SENATE ACTION SEEMS UNCERTAIN ON OMNIBUS TRADE MEASURE

SENATE ACTION SEEMS UNCERTAIN ON OMNIBUS TRADE MEASURE

Whether the Senate will next week send the omnibus trade bill to the White House is uncertain, congressional sources said.

Republican senators could propose a number of amendments to the bill, thereby delaying its clearance, sources suggested.The House of Representatives approved late Wednesday a concurrent resolution that would remove from the bill a provision limiting Alaskan exports of refined oil and requiring that the oil be shipped to Canada through the lower 48 states.

The provision had been challenged as unconstitutional, because of its singling out one state for the export controls.

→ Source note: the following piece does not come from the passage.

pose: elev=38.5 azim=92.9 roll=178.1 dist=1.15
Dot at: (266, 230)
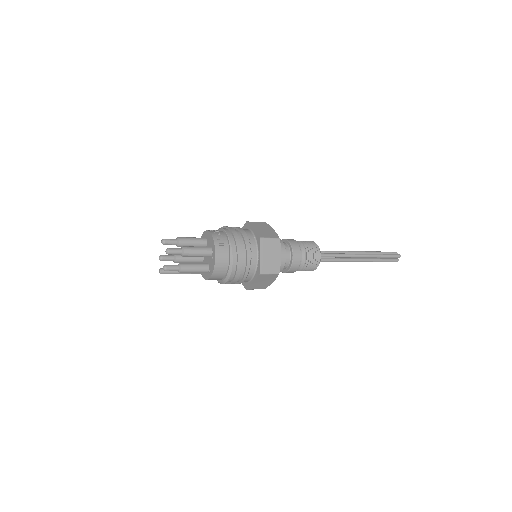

Moreover, Democratic congressional leaders hoped that removing the provision might persuade Alaska's two Republican senators - Frank Murkowski and Ted Stevens - to vote to override President Reagan's expected veto of the bill.

Administration officials remain confident, however, that even with the Alaskan oil controls provision stripped from the bill, the president's veto would be sustained.

Wednesday's House action, approved 253-159, was on a concurrent resolution supported by both House Speaker James Wright, D-Tex., and Sen. Robert Byrd, D- W.Va.

Sen. Byrd is expected to put the resolution before the Senate next week. If the Senate approves it, the trade bill, absent the Alaskan oil provision, would then go to President Reagan.

Whether Sen. Byrd can win quick action on the resolution, however, appears

uncertain. Senators who oppose the bill, principally because of a provision requiring companies to give advance notice of plant closings and mass layoffs, may obstruct action on the resolution, a Senate aide said.

One tactic may be to offer a number of other amendments to the bill, including elimination of the plant closing provision.

Or if one senator objects to floor action on the resolution, Sen. Byrd would be forced to send the resolution to a Senate committee for consideration there.